Plan d’urgence « engrais » : une aide jugée déconnectée des réalités agricoles

 

Le Gouvernement a annoncé un « plan d’urgence engrais » présenté comme un coup de pouce pour les exploitations. Le dispositif prévoit une aide de 50 € par tonne d’engrais achetée, avec un bonus de 25 € pour les fermes dont le poste engrais dépasse 10 % des achats de l’année précédente. Mais pour Jeunes Agriculteurs 31, cette mesure passe à côté de l’essentiel.

L’organisation syndicale estime que cette aide ne répond pas aux difficultés réelles du terrain. Selon elle, elle est « dérisoire » face à la hausse des coûts de production et n’apportera ni soulagement durable de trésorerie, ni retour à la rentabilité. JA31 voit surtout dans ce plan une réponse aux difficultés de la filière engrais, confrontée à des stocks importants et à des ventes qui peinent à repartir.

Le syndicat dénonce un dispositif pensé davantage pour soutenir l’écoulement des stocks que pour accompagner les agriculteurs. « Ce n’est pas un plan d’urgence pour les agriculteurs, mais pour les vendeurs d’engrais », résume-t-il, estimant que les exploitants ne doivent pas devenir la variable d’ajustement d’un marché déséquilibré.

JA31 insiste aussi sur la situation financière très tendue des exploitations. Beaucoup d’agriculteurs n’ont pas encore perçu les revenus de leurs récoltes, alors qu’on leur demande déjà d’acheter des intrants pour des cultures qui ne sont même pas encore semées. Dans un contexte d’incertitudes économiques, climatiques et géopolitiques, certains pourraient même réduire leurs surfaces semées ou renoncer à certaines cultures d’hiver.

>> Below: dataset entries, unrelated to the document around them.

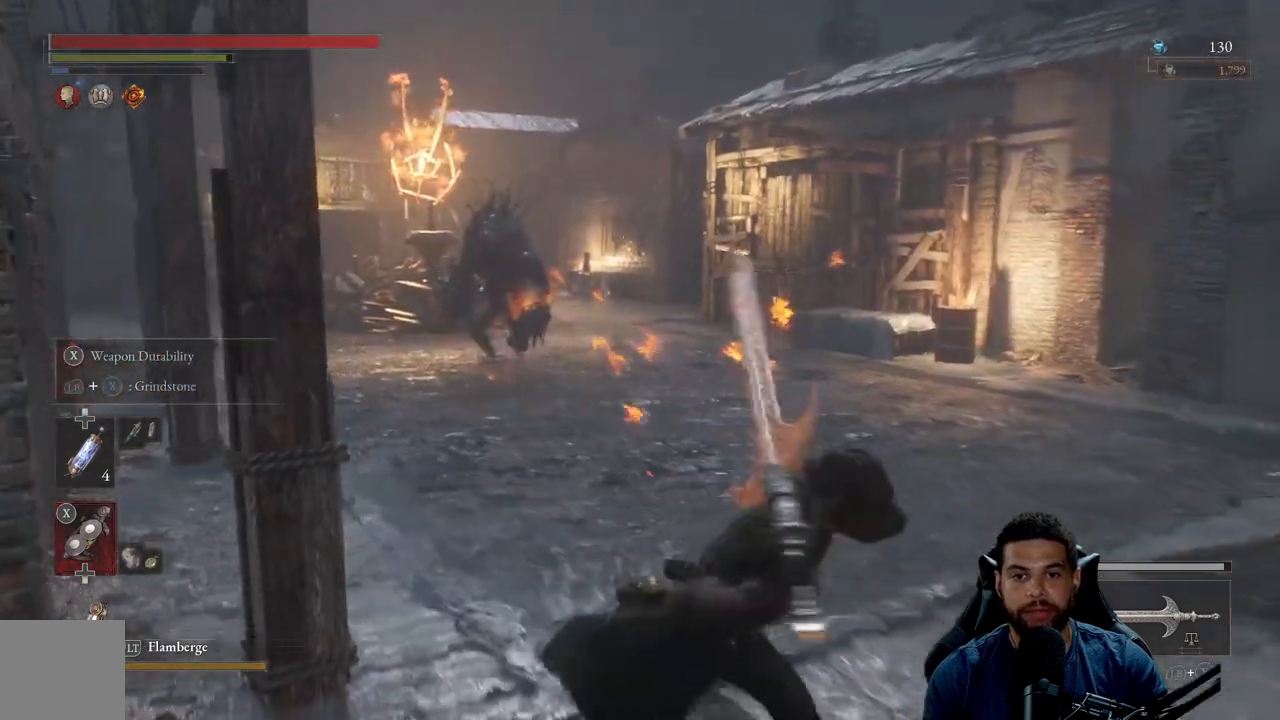
{"buttons": [], "left_stick": "center", "right_stick": "center", "events": [[17, "left_stick", "right"], [133, "right_stick", "center"], [167, "left_stick", "up"], [233, "left_stick", "center"]]}
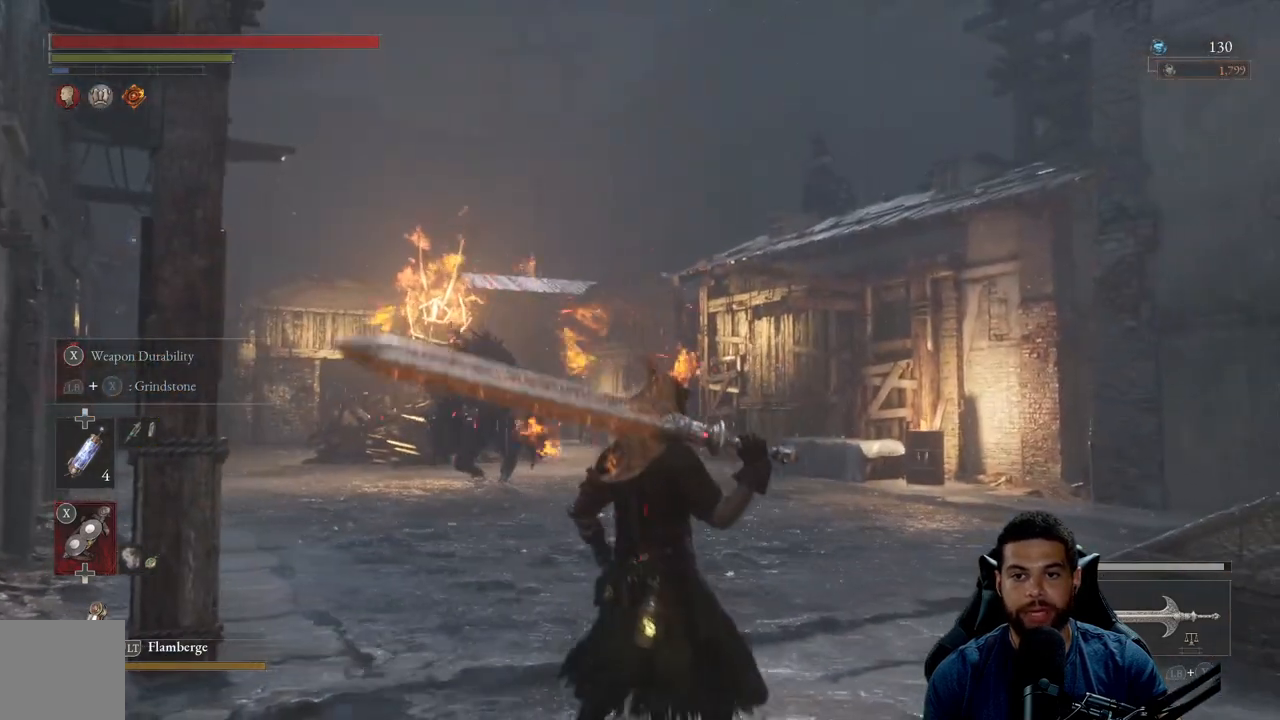
{"buttons": [], "left_stick": "right", "right_stick": "center", "events": [[267, "left_stick", "up"], [300, "R3", "down"], [400, "R3", "up"], [450, "left_stick", "center"], [500, "left_stick", "right"]]}
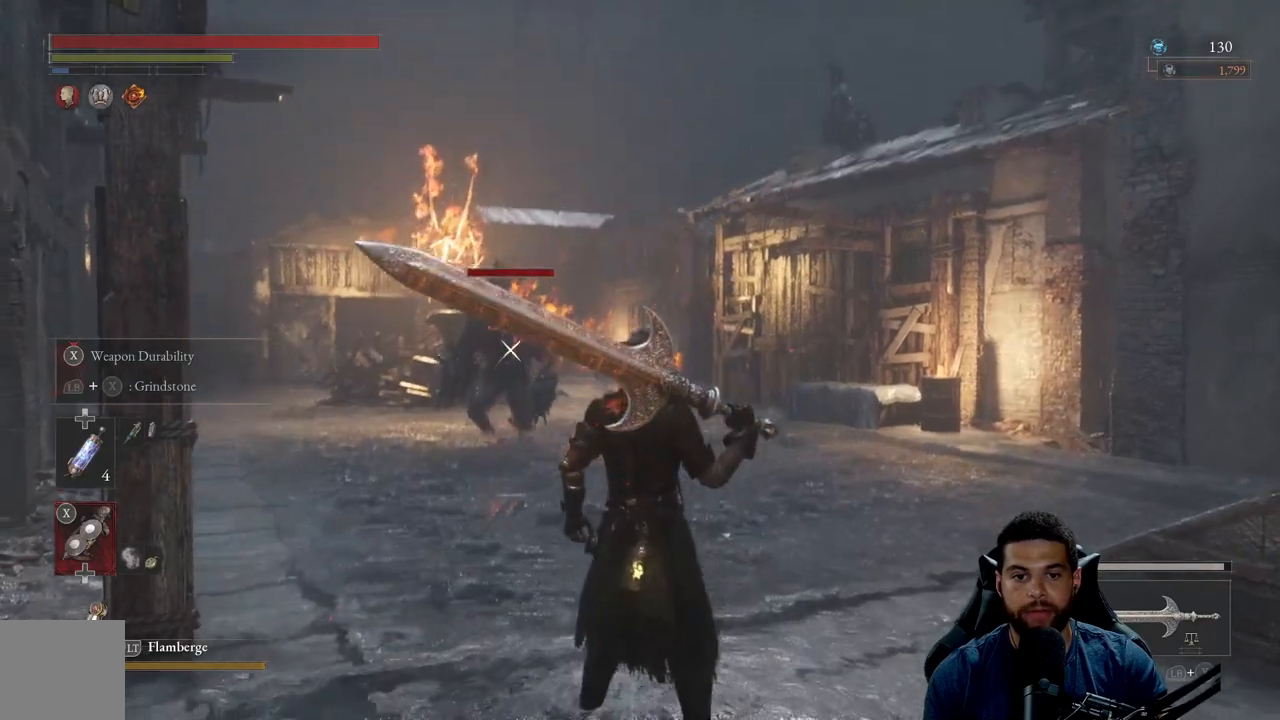
{"buttons": [], "left_stick": "up-right", "right_stick": "center", "events": [[483, "left_stick", "up-right"]]}
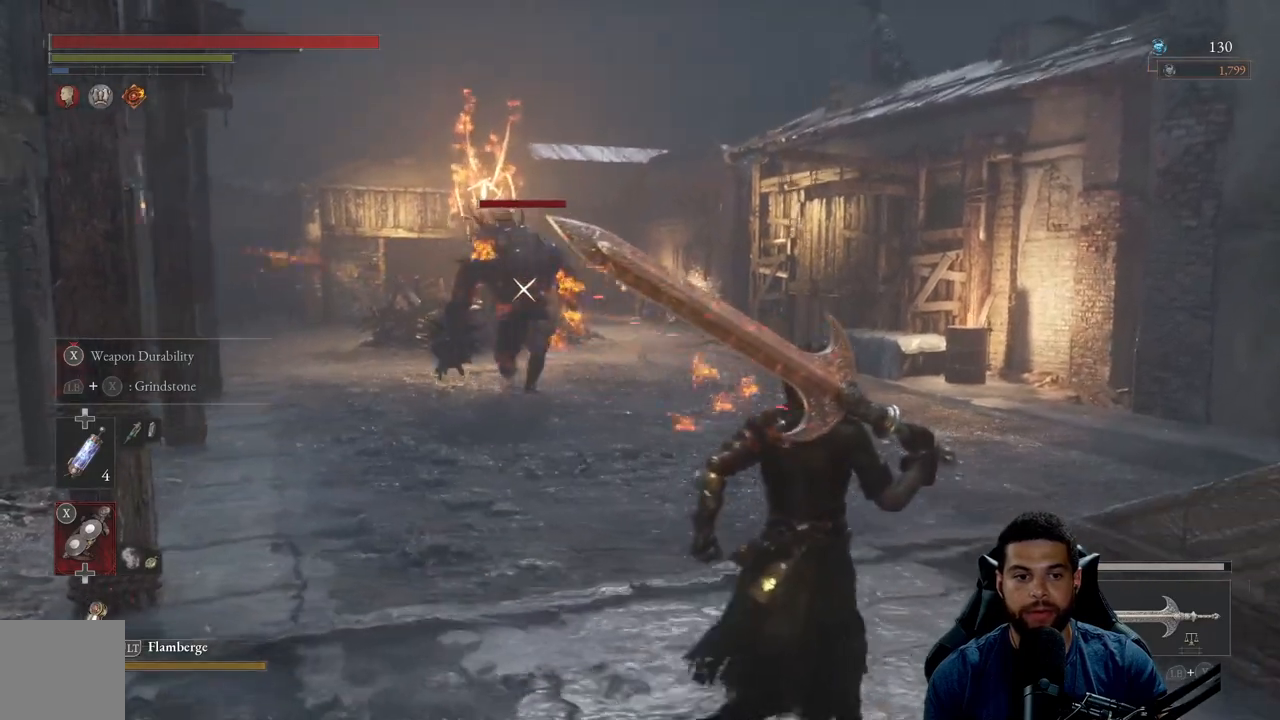
{"buttons": [], "left_stick": "down", "right_stick": "center", "events": [[83, "left_stick", "up"], [283, "left_stick", "down-right"], [383, "left_stick", "down"]]}
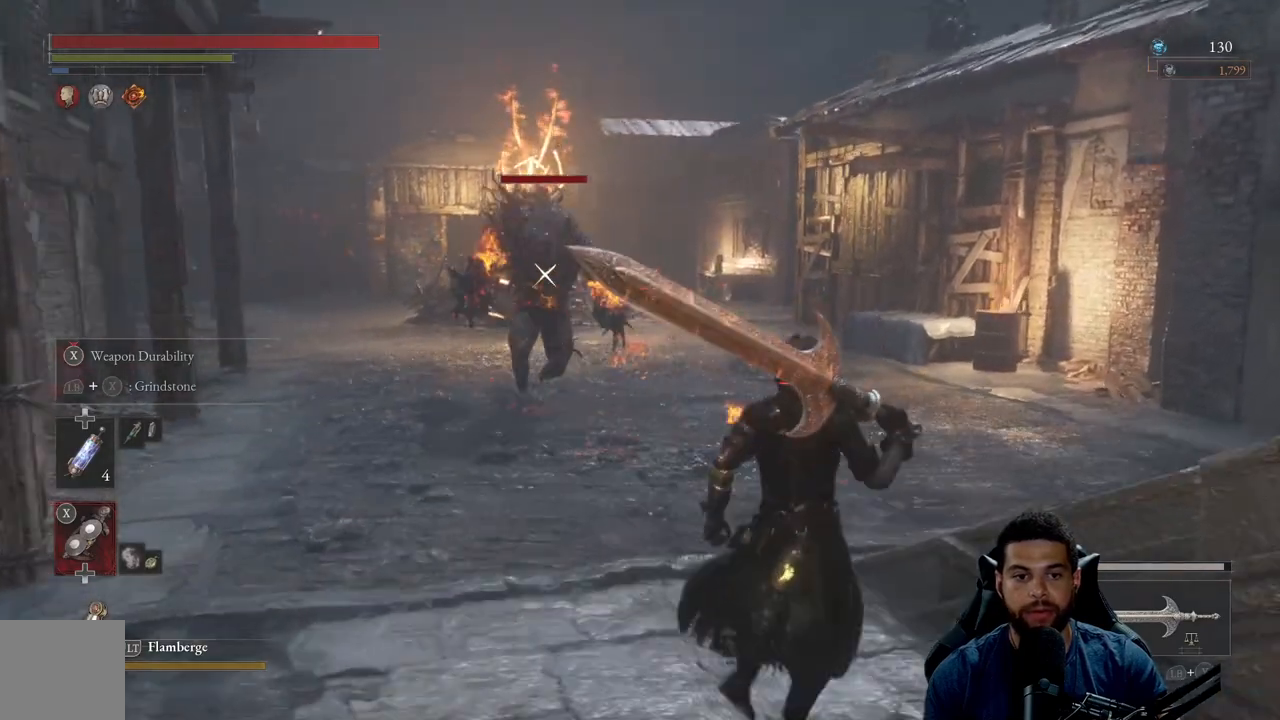
{"buttons": [], "left_stick": "center", "right_stick": "center", "events": [[50, "left_stick", "center"], [183, "DPAD_UP", "down"], [283, "DPAD_UP", "up"]]}
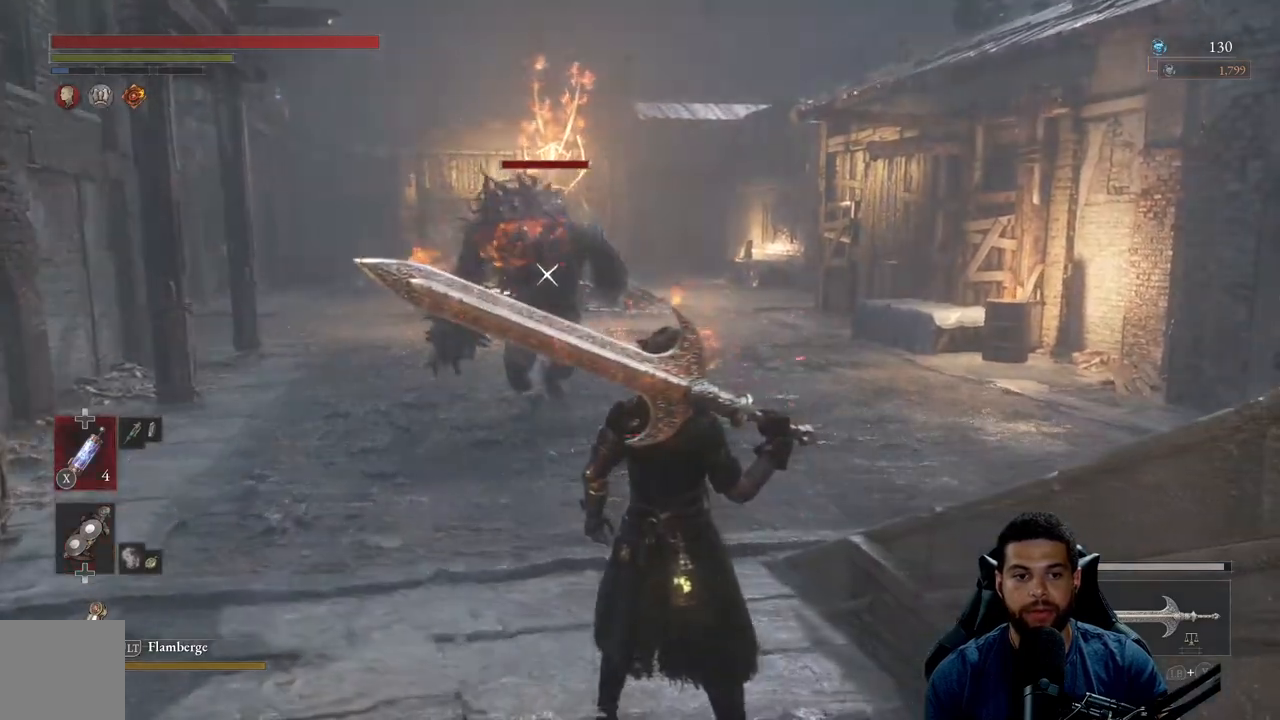
{"buttons": [], "left_stick": "down-right", "right_stick": "center", "events": [[100, "left_stick", "down"], [450, "left_stick", "down-right"]]}
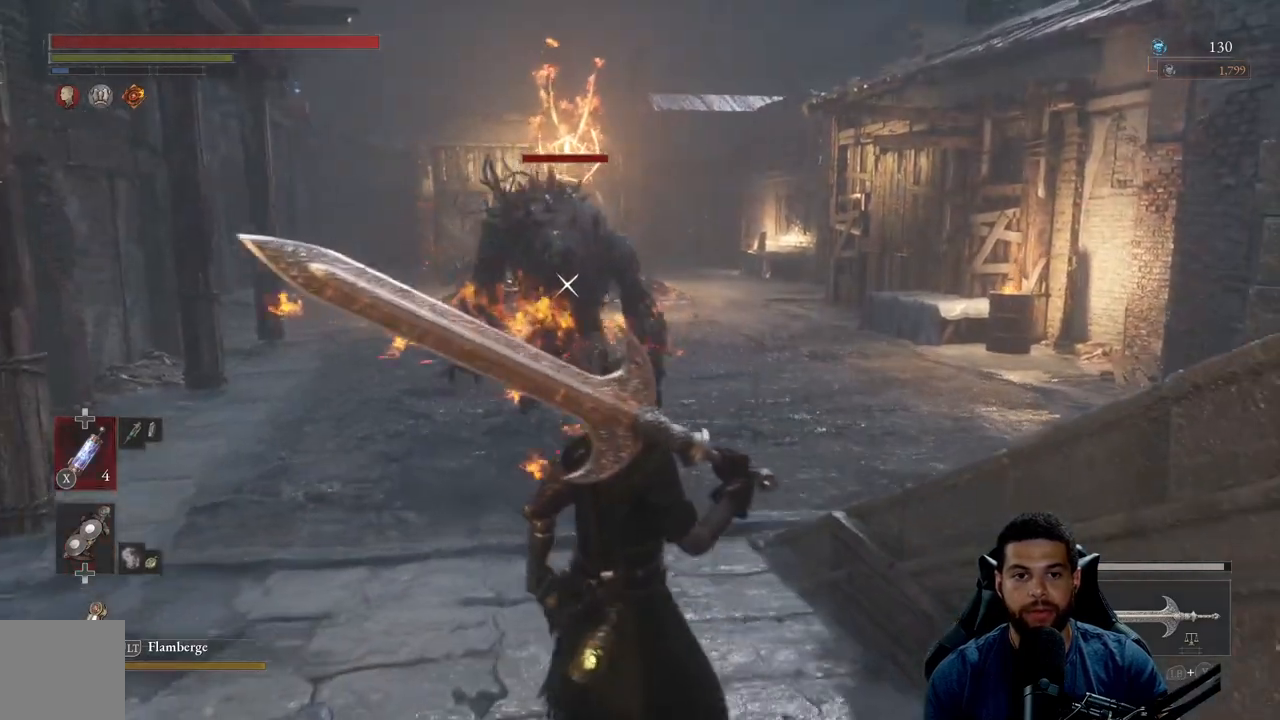
{"buttons": [], "left_stick": "up-left", "right_stick": "center", "events": [[17, "left_stick", "right"], [117, "left_stick", "up"], [217, "left_stick", "left"], [350, "left_stick", "up-left"]]}
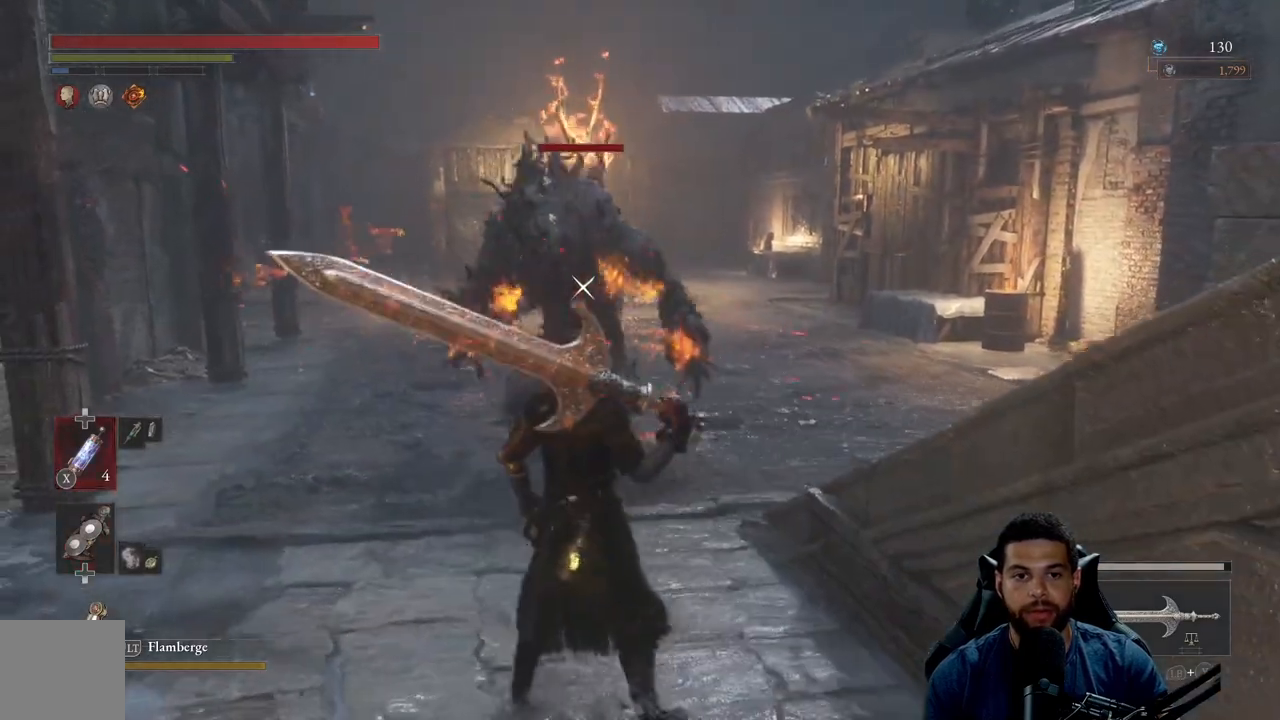
{"buttons": [], "left_stick": "down", "right_stick": "center", "events": [[267, "left_stick", "down"]]}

Autre point critiqué : l’image renvoyée par ce dispositif. Le syndicat redoute que les agriculteurs soient une nouvelle fois présentés comme des « assistés », alors que cette aide ne répond pas à leur demande mais à une logique commerciale de la filière engrais. Il juge même paradoxal de devoir parfois s’endetter pour acheter des engrais afin de toucher une aide publique.

JA31 appelle donc les exploitants à la prudence et à ne pas laisser cette mesure orienter seule leurs décisions d’approvisionnement. Les achats, rappelle-t-il, doivent rester guidés par les besoins réels de l’exploitation et sa capacité financière.

Enfin, le syndicat demande au Gouvernement de soutenir directement et durablement les agriculteurs, via des outils existants comme la PAC, ou par la suppression immédiate de la taxe MACF, plutôt que par un dispositif conditionné à l’achat d’engrais. Pour JA31, l’agriculture a besoin de revenus, de visibilité et de trésoreries solides, pas d’une simple opération de communication.